> **Activity**
Would you output all the lines below precisely as they stand, leaving each picture out?
(Material provided Opens)
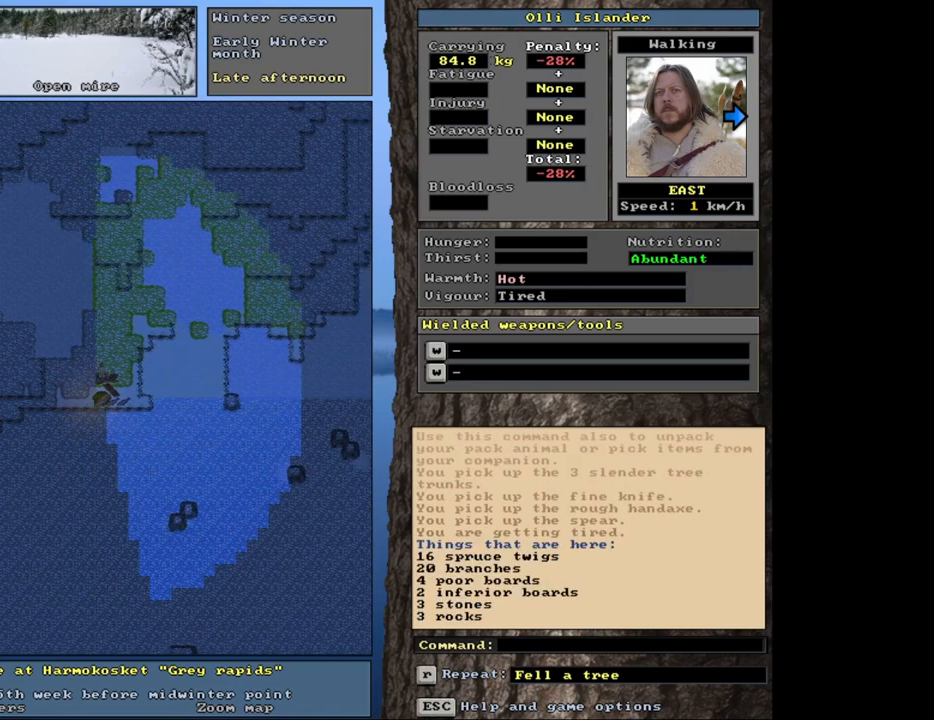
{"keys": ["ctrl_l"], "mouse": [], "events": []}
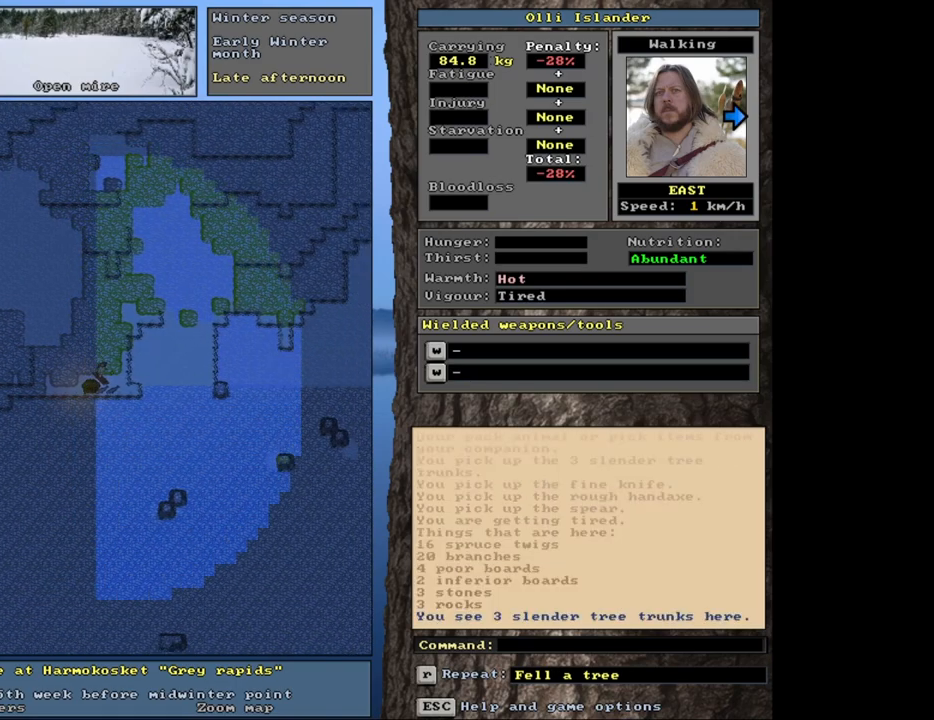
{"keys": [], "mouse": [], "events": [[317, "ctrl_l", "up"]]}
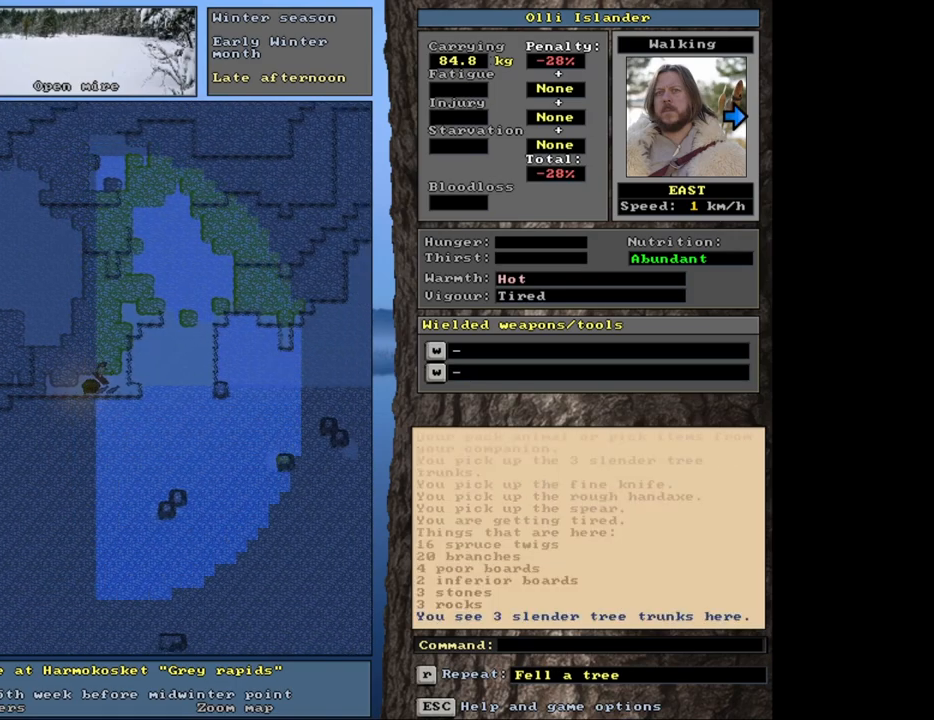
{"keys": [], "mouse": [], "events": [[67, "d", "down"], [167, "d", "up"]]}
(Material provided Closes)
> **Solution to this problem**
{"keys": ["ctrl_l"], "mouse": [], "events": []}
{"keys": [], "mouse": [], "events": [[317, "ctrl_l", "up"]]}
{"keys": [], "mouse": [], "events": [[67, "d", "down"], [167, "d", "up"]]}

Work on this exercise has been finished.